Page-level text extractions:
=====

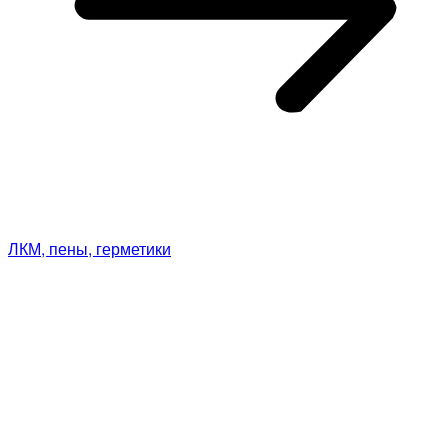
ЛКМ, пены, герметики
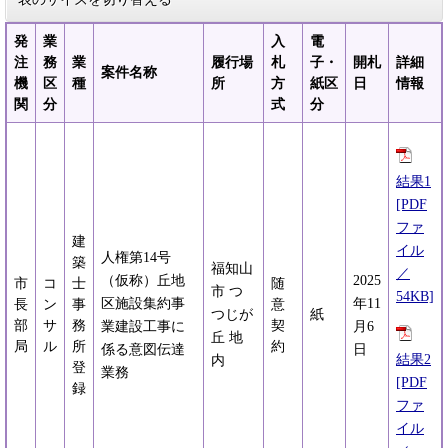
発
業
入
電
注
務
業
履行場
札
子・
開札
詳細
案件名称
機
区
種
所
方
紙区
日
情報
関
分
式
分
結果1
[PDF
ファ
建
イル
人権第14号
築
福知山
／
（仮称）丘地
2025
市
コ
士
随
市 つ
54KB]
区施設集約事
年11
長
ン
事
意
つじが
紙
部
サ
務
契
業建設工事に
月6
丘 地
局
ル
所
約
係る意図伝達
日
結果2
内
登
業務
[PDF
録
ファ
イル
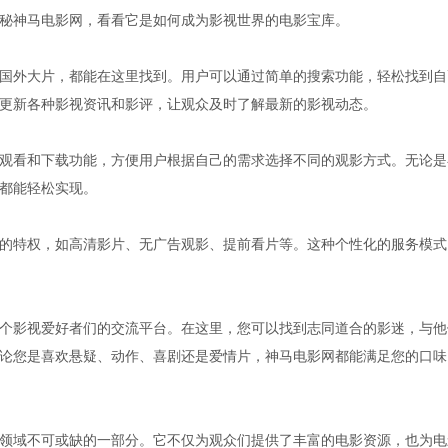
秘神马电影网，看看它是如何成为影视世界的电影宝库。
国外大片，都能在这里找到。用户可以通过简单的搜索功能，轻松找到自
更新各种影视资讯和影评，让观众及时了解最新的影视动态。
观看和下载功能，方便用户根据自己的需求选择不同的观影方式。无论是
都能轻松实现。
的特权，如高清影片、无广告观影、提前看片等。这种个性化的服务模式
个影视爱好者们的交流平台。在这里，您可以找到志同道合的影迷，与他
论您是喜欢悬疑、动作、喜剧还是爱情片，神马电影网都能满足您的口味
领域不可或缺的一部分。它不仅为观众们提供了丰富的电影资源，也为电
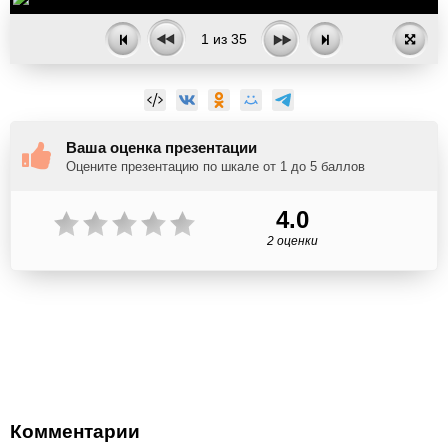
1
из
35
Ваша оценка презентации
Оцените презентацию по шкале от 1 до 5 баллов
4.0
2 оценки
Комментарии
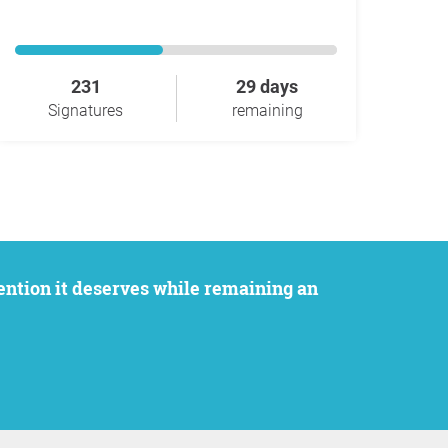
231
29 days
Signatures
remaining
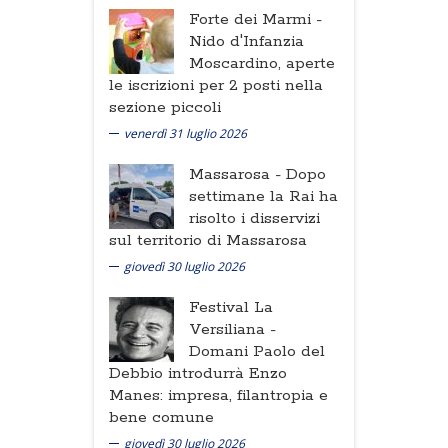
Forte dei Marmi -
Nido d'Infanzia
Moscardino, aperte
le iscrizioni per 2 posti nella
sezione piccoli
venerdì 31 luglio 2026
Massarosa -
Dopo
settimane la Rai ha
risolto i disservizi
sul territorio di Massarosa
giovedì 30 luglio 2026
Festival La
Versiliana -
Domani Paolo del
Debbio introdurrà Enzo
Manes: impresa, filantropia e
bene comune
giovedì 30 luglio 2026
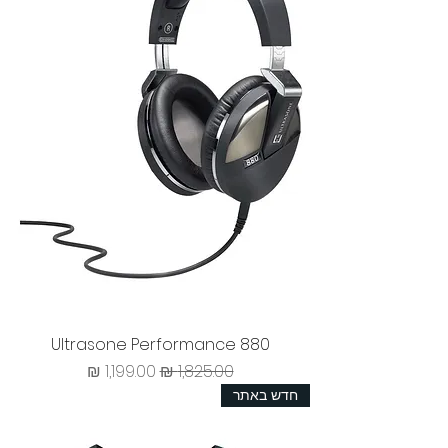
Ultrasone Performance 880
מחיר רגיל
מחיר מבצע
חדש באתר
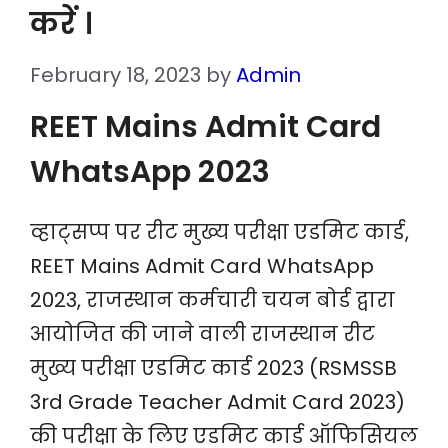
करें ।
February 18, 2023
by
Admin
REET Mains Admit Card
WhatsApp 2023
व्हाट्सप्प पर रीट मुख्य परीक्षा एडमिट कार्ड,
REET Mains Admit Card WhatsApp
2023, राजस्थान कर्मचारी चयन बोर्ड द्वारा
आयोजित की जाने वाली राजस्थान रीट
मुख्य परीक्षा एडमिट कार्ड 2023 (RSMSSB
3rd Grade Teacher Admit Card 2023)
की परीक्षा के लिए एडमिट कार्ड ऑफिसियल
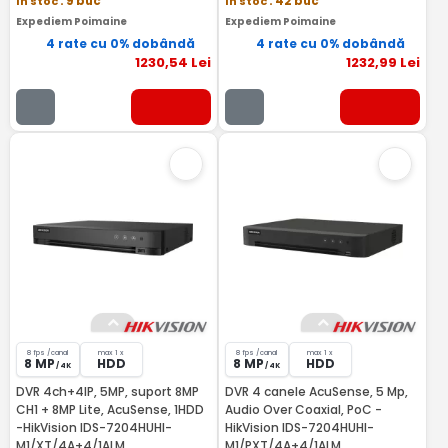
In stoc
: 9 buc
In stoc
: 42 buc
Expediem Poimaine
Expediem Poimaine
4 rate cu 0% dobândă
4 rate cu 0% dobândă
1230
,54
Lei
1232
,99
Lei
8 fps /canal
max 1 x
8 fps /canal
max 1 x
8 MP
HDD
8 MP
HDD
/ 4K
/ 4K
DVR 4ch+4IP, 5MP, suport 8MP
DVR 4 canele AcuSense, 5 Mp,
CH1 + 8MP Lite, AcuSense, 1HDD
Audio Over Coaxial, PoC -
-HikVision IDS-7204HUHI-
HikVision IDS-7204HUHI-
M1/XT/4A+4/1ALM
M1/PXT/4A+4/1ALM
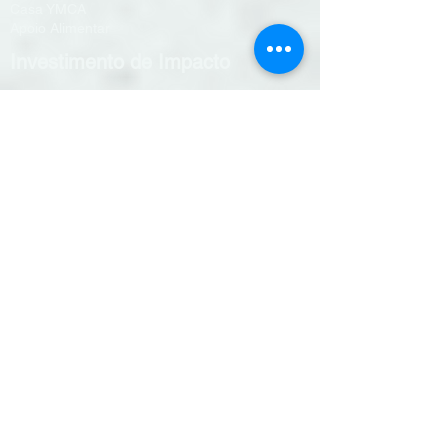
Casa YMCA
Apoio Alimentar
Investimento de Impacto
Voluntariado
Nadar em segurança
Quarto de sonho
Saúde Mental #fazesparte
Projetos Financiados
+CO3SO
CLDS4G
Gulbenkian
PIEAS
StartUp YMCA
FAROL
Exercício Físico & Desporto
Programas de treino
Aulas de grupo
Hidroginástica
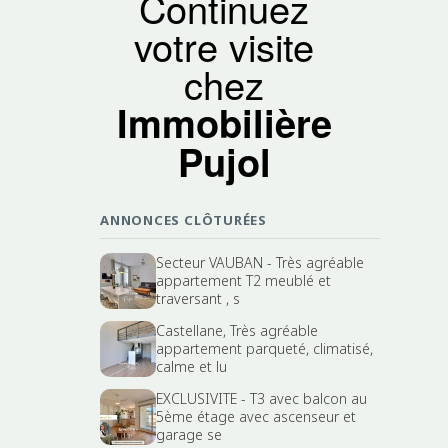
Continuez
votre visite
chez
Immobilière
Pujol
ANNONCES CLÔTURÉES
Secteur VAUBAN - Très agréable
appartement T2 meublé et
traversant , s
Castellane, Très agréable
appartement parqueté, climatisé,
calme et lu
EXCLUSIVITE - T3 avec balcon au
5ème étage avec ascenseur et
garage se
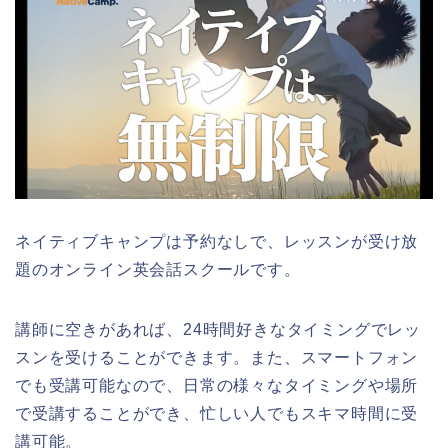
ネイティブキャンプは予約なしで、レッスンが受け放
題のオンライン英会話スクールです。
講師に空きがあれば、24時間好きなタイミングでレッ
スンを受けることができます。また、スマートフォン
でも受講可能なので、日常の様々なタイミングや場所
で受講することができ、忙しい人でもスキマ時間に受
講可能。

=====

> PROBLEM:
Pictures stay out; copy every entry above exactly.

> WRITTEN SOLUTION:
ЛКМ, пены, герметики
発
業
入
電
注
務
業
履行場
札
子・
開札
詳細
案件名称
機
区
種
所
方
紙区
日
情報
関
分
式
分
結果1
[PDF
ファ
建
イル
人権第14号
築
福知山
／
（仮称）丘地
2025
市
コ
士
随
市 つ
54KB]
区施設集約事
年11
長
ン
事
意
つじが
紙
部
サ
務
契
業建設工事に
月6
丘 地
局
ル
所
約
係る意図伝達
日
結果2
内
登
業務
[PDF
録
ファ
イル
秘神马电影网，看看它是如何成为影视世界的电影宝库。
国外大片，都能在这里找到。用户可以通过简单的搜索功能，轻松找到自
更新各种影视资讯和影评，让观众及时了解最新的影视动态。
观看和下载功能，方便用户根据自己的需求选择不同的观影方式。无论是
都能轻松实现。
的特权，如高清影片、无广告观影、提前看片等。这种个性化的服务模式
个影视爱好者们的交流平台。在这里，您可以找到志同道合的影迷，与他
论您是喜欢悬疑、动作、喜剧还是爱情片，神马电影网都能满足您的口味
领域不可或缺的一部分。它不仅为观众们提供了丰富的电影资源，也为电
1
из
35
Ваша оценка презентации
Оцените презентацию по шкале от 1 до 5 баллов
4.0
2 оценки
Комментарии
231
29 days
Signatures
remaining
Forte dei Marmi -
Nido d'Infanzia
Moscardino, aperte
le iscrizioni per 2 posti nella
sezione piccoli
venerdì 31 luglio 2026
Massarosa -
Dopo
settimane la Rai ha
risolto i disservizi
sul territorio di Massarosa
giovedì 30 luglio 2026
Festival La
Versiliana -
Domani Paolo del
Debbio introdurrà Enzo
Manes: impresa, filantropia e
bene comune
giovedì 30 luglio 2026
Ultrasone Performance 880
מחיר רגיל
מחיר מבצע
חדש באתר
करें ।
February 18, 2023
by
Admin
REET Mains Admit Card
WhatsApp 2023
व्हाट्सप्प पर रीट मुख्य परीक्षा एडमिट कार्ड,
REET Mains Admit Card WhatsApp
2023, राजस्थान कर्मचारी चयन बोर्ड द्वारा
आयोजित की जाने वाली राजस्थान रीट
मुख्य परीक्षा एडमिट कार्ड 2023 (RSMSSB
3rd Grade Teacher Admit Card 2023)
की परीक्षा के लिए एडमिट कार्ड ऑफिसियल
In stoc
: 9 buc
In stoc
: 42 buc
Expediem Poimaine
Expediem Poimaine
4 rate cu 0% dobândă
4 rate cu 0% dobândă
1230
,54
Lei
1232
,99
Lei
8 fps /canal
max 1 x
8 fps /canal
max 1 x
8 MP
HDD
8 MP
HDD
/ 4K
/ 4K
DVR 4ch+4IP, 5MP, suport 8MP
DVR 4 canele AcuSense, 5 Mp,
CH1 + 8MP Lite, AcuSense, 1HDD
Audio Over Coaxial, PoC -
-HikVision IDS-7204HUHI-
HikVision IDS-7204HUHI-
M1/XT/4A+4/1ALM
M1/PXT/4A+4/1ALM
Casa YMCA
Apoio Alimentar
Investimento de Impacto
Voluntariado
Nadar em segurança
Quarto de sonho
Saúde Mental #fazesparte
Projetos Financiados
+CO3SO
CLDS4G
Gulbenkian
PIEAS
StartUp YMCA
FAROL
Exercício Físico & Desporto
Programas de treino
Aulas de grupo
Hidroginástica
Continuez
votre visite
chez
Immobilière
Pujol
ANNONCES CLÔTURÉES
Secteur VAUBAN - Très agréable
appartement T2 meublé et
traversant , s
Castellane, Très agréable
appartement parqueté, climatisé,
calme et lu
EXCLUSIVITE - T3 avec balcon au
5ème étage avec ascenseur et
garage se
ネイティブキャンプは予約なしで、レッスンが受け放
題のオンライン英会話スクールです。
講師に空きがあれば、24時間好きなタイミングでレッ
スンを受けることができます。また、スマートフォン
でも受講可能なので、日常の様々なタイミングや場所
で受講することができ、忙しい人でもスキマ時間に受
講可能。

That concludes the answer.